Create a program that finds and outputs the roots of a given function, range and (if applicable) step width. The program should identify whether the root is exact or approximate.
For this example, use f(x)=x^3-3x^2+2x.
Ada
with Ada.Text_Io; use Ada.Text_Io;
procedure Roots_Of_Function is
package Real_Io is new Ada.Text_Io.Float_Io(Long_Float);
use Real_Io;
function F(X : Long_Float) return Long_Float is
begin
return (X**3 - 3.0*X*X + 2.0*X);
end F;
Step : constant Long_Float := 1.0E-6;
Start : constant Long_Float := -1.0;
Stop : constant Long_Float := 3.0;
Value : Long_Float := F(Start);
Sign : Boolean := Value > 0.0;
X : Long_Float := Start + Step;
begin
if Value = 0.0 then
Put("Root found at ");
Put(Item => Start, Fore => 1, Aft => 6, Exp => 0);
New_Line;
end if;
while X <= Stop loop
Value := F(X);
if (Value > 0.0) /= Sign then
Put("Root found near ");
Put(Item => X, Fore => 1, Aft => 6, Exp => 0);
New_Line;
elsif Value = 0.0 then
Put("Root found at ");
Put(Item => X, Fore => 1, Aft => 6, Exp => 0);
New_Line;
end if;
Sign := Value > 0.0;
X := X + Step;
end loop;
end Roots_Of_Function;
C++
#include <iostream>
double f(double x)
{
return (x*x*x - 3*x*x + 2*x);
}
int main()
{
double step = 0.001; // Smaller step values produce more accurate and precise results
double start = -1;
double stop = 3;
double value = f(start);
double sign = (value > 0);
// Check for root at start
if ( 0 == value )
std::cout << "Root found at " << start << std::endl;
for( double x = start + step;
x <= stop;
x += step )
{
value = f(x);
if ( ( value > 0 ) != sign )
// We passed a root
std::cout << "Root found near " << x << std::endl;
else if ( 0 == value )

- _Study questions_
1. In the root-finding text, what step width does the C++ program use?
2. Carry the root-finding text forward from the point where it stops.

- _Dataset excerpts_

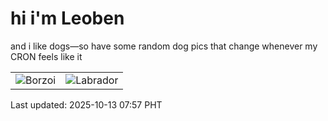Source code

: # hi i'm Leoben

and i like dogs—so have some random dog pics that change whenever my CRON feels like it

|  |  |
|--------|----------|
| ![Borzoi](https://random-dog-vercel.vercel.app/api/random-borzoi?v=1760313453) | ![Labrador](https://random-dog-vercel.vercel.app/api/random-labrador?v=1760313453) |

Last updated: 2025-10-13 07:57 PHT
---
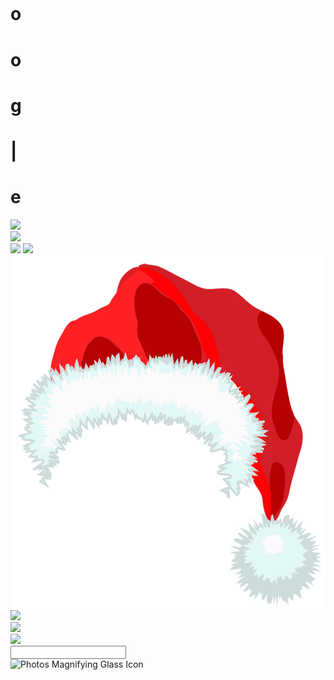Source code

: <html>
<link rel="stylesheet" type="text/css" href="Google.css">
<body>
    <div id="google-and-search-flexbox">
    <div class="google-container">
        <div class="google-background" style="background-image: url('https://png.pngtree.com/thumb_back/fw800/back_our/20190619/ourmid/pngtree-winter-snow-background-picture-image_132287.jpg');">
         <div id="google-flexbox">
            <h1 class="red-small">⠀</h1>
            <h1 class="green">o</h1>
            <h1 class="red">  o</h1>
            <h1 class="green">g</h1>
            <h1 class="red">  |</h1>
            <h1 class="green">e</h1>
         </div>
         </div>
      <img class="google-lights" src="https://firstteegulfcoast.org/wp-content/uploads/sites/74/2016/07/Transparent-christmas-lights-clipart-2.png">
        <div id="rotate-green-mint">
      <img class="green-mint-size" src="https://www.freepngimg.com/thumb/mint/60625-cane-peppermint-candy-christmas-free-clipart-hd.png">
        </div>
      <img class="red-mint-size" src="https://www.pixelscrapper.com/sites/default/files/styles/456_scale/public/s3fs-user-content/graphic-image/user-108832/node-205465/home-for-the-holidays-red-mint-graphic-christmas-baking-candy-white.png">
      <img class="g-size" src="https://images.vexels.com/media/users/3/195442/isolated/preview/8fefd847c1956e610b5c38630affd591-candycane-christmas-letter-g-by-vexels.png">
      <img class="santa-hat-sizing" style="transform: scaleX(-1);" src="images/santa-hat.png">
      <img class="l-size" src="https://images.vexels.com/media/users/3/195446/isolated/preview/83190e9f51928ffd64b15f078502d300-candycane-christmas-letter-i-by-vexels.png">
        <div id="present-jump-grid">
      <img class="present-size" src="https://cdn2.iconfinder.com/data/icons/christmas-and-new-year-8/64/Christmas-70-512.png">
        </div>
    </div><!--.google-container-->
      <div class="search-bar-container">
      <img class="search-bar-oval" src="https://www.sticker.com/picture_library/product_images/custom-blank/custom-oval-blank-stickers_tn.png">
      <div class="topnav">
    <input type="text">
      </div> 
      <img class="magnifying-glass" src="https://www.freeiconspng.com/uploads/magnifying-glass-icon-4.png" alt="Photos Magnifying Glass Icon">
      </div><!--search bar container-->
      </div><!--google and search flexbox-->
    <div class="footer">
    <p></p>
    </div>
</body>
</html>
---
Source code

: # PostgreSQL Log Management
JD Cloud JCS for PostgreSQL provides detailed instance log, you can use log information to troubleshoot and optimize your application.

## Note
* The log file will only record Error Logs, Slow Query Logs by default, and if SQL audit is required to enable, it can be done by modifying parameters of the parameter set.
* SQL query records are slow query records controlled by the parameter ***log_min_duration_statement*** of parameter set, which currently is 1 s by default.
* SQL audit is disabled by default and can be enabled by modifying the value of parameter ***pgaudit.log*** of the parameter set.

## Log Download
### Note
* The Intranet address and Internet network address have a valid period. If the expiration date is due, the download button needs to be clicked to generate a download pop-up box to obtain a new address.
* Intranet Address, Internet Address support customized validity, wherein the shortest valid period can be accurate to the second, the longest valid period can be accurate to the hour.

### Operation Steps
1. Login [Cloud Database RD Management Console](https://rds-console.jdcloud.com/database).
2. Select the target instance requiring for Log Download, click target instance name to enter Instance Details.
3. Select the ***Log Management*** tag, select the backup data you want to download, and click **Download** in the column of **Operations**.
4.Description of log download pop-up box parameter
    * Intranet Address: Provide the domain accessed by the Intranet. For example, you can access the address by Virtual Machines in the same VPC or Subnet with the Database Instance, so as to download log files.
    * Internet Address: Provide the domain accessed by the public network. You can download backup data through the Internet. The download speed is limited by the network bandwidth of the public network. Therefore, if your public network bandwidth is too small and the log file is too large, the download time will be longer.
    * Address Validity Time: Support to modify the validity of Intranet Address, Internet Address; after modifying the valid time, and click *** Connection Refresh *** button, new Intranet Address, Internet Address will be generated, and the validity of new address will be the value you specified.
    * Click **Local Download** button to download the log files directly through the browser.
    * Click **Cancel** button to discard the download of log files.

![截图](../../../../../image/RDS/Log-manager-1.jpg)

- _Response list_
1. The C++ program uses a step width of 0.001.

2.
// We hit a root
std::cout << "Root found at " << x << std::endl;
// Update our sign
sign = ( value > 0 );
}
}
D
module findroot ;
import std.stdio ;
import std.math ;
void report(T)(T[] r, T function(T) f, T tolerance = cast(T) 1e-4L) {
if (r.length) {
writefln("Root found (tolerance = %1.4g) :", tolerance) ;
foreach(x ; r) {
T y = f(x) ;
if (nearZero(y))
writefln("... EXACTLY at %+1.20f, f(x) = %+1.4g", x, y) ;
else if (nearZero(y, tolerance))
writefln(".... MAY-BE at %+1.20f, f(x) = %+1.4g", x, y) ;
else
writefln("Verify needed, f(%1.4g) = %1.4g > tolerance in magnitude", x, y) ;
}
} else
writefln("No root found.") ;
}
bool nearZero(T)(T a, T b = T.epsilon * 4) { return abs(a) <= b ; }
T[] findroot(T)(T function(T) f, T start, T end, T step = cast(T) 0.001L,
T tolerance = cast(T) 1e-4L) {
T[T] result ;
if (nearZero(step))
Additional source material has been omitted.